Castlemore Road is the eastern continuation of Bovaird Drive, through what was originally Toronto Gore Township. It is named after the former rural hamlet of Castlemore. East of Highway 50, it continues into Vaughan as Rutherford Road—not to be confused with the Rutherford Road in Brampton—. As Castlemore and Rutherford Roads did not originally line up at Highway 50, a new alignment of Castlemore was constructed to make the tie-in, with the bypassed section being renamed Old Castlemore Road.

Sandalwood Parkway

Sandalwood Parkway runs from Mississauga Road east to Airport Road. It was built in phases beginning in the late 1970s to serve the then-new Heart Lake neighbourhood. Originally only consisting of a short section between Hurontario Street and Heart Lake Road, it was extended west of Hurontario in the mid-1980s, and a second, separate section was constructed between Dixie and Bramalea Roads in the early 1990s during construction of the Springdale neighbourhood, with the gap between Dixie and Heart Lake Roads being closed when a new overpass opened for traffic in November 2004, concurrent with the extension of Highway 410, with the final sections being completed later that decade.
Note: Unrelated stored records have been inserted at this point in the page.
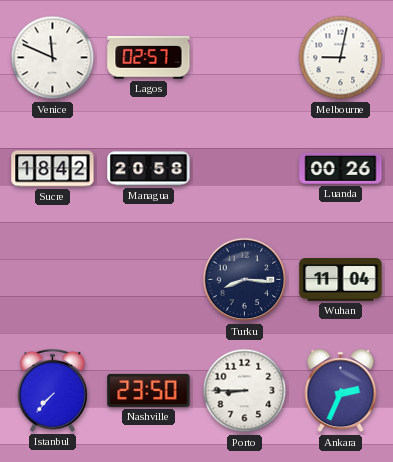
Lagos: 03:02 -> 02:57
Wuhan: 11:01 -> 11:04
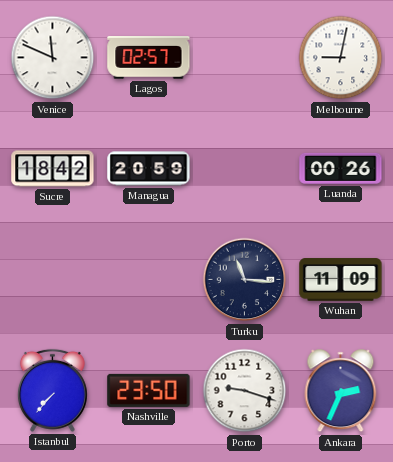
Managua: 20:58 -> 20:59
Turku: 8:16 -> 11:16
Wuhan: 11:04 -> 11:09
Porto: 8:45 -> 9:18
East of Airport Road, it becomes Humberwest Parkway and turns south.

Wanless Drive

Wanless Drive runs east from Winston Churchill Boulevard and runs east to Hurontario Street, where it continues east as Conservation Drive, a minor collector road that ends east of Kennedy Road Both roads are the western half of the original concession road that is broken by the Heart Lake Conservation Area, which resumes east of Heart Lake Road as Countryside Drive . The areas along the street were largely developed during 2010s, and the road is notable for having an unusually large number of stormwater management ponds along much of its length.

Countryside Drive

Countryside Drive is a resumption of the Wanless Drive baseline east of Heart Lake Road, running east to Highway 50. As of 2021, most of the area along the road corridor as far east as The Gore Road are under are either development or recently developed, but remains rural east of there to Highway 50.

Mayfield Road

Mayfield Road is designated as Peel Road 14 and marks the northern boundary of Brampton across the entire city with the Town of Caledon, except for the area around Hurontario Street, where it shifts north to include the entirety of Snelgrove, which straddles Mayfield, within Brampton. At 21.8 km long, it is the longest arterial in the city. Historically, most of Mayfield was not a municipal boundary, but ran through the centre of Chinguacousy Township, though it was the boundary between Toronto Gore and Albion Townships until 1974. Uniquely, the road is not divided into east and west sections, and address numbers follow the Caledon numbering system; starting at the city's western boundary and increasing as it runs eastward. Also, despite both being concession roads, the spacing between Mayfield and the adjacent Wanless/Countryside Drives is only about 1 km. Rural until the 2000s, the road's corridor is seeing rapid development as residential expansion encroaches from the south, mostly concentrated along the central section; mostly on the Brampton side, but also, to a lesser degree, on the Caledon side.